Instrução dada 1:
Reproduza, por favor, o trecho do relato da viagem aos EUA que começa nas palavras "Assim, achei-a normal." e termina depois de "próximas cinco semanas.".

Texto fornecido:
==================================================
O dia tão esperado chegara – 29 de Agosto de 1998
– 22:30, hora de partida do avião e já só
faltavam as habituais despedidas no aeroporto rumo a um mundo
totalmente desconhecido: EUA.
A aventura era completamente desafiadora: partir para um país
distante sem ter sequer a mínima noção
de onde iríamos residir lá nem
com quem especificamente haveríamos de discutir o projecto
de investigação sobre provérbios açorianos.
No entanto, ambicionávamos cumprir a nossa missão
o melhor possível, pois estávamos a representar
uma instituição importante- a Universidade dos
Açores, com o apoio da FLAD (Fundação Luso-Americana
para o Desenvolvimento).
No meu caso pessoal, a ansiedade ainda era maior, visto que
aquela era a minha primeira viagem de avião e, também,
a primeira vez que me afastava da ilha que me viu nascer. Nem
tinha tido tempo de pensar na forma como iria reagir fechada
cinco horas num avião, mas sentia que iria ser fascinante,
pois tratar-se-ia de algo sonhado desde a infância e que,
de repente, através de um simples convite via telefone
estava a concretizar-se.
No banco ao lado, a minha companheira de viagem dormia calmamente.
Em contrapartida, eu não descolava o olhar atónito
da janela, a observar a tempestade que fazia no ar. Por mais
vezes que tentasse, não conseguia ler as revistas que
levava comigo e, numa determinada altura, achei mesmo estranhíssimo
o facto de a maior parte das pessoas estar a dormir, mesmo com
o avião a balancear bastante. Bem, talvez a confiança
delas no piloto fosse maior que a minha e não seria aquela,
de certeza, a sua primeira viagem de avião.
A aterragem no aeroporto de Boston foi boa, disseram os passageiros,
pois para mim a noção de aterragem boa ou má
não fazia parte da minha realidade até então.
Assim, achei-a normal. Boston apresentava-se cinzenta, com um
nevoeiro tão cerrado que, por breves segundos, senti
que, em termos climatéricos, não tinha deixado
os Açores do outro lado do Atlântico. A nossa recepção
de boas-vindas começou quando nos apercebemos de dois
cartazes com o nosso nome segurados pela mão de alguém
que nos era totalmente desconhecido, todavia, fundamental para
nós, pois era quem nos iria arranjar a estadia para as
próximas cinco semanas.
==================================================
Registos fornecidos:

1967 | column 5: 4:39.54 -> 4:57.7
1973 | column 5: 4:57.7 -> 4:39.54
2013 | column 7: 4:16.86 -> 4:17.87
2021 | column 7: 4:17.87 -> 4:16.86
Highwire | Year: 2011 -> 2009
==================================================
Instrução dada 2:
Devolva todas as linhas dos registos que contêm a palavra "column", tendo em conta maiúsculas e minúsculas.

Resposta 1:
Assim, achei-a normal. Boston apresentava-se cinzenta, com um
nevoeiro tão cerrado que, por breves segundos, senti
que, em termos climatéricos, não tinha deixado
os Açores do outro lado do Atlântico. A nossa recepção
de boas-vindas começou quando nos apercebemos de dois
cartazes com o nosso nome segurados pela mão de alguém
que nos era totalmente desconhecido, todavia, fundamental para
nós, pois era quem nos iria arranjar a estadia para as
próximas cinco semanas.

Resposta 2:
1967 | column 5: 4:39.54 -> 4:57.7
1973 | column 5: 4:57.7 -> 4:39.54
2013 | column 7: 4:16.86 -> 4:17.87
2021 | column 7: 4:17.87 -> 4:16.86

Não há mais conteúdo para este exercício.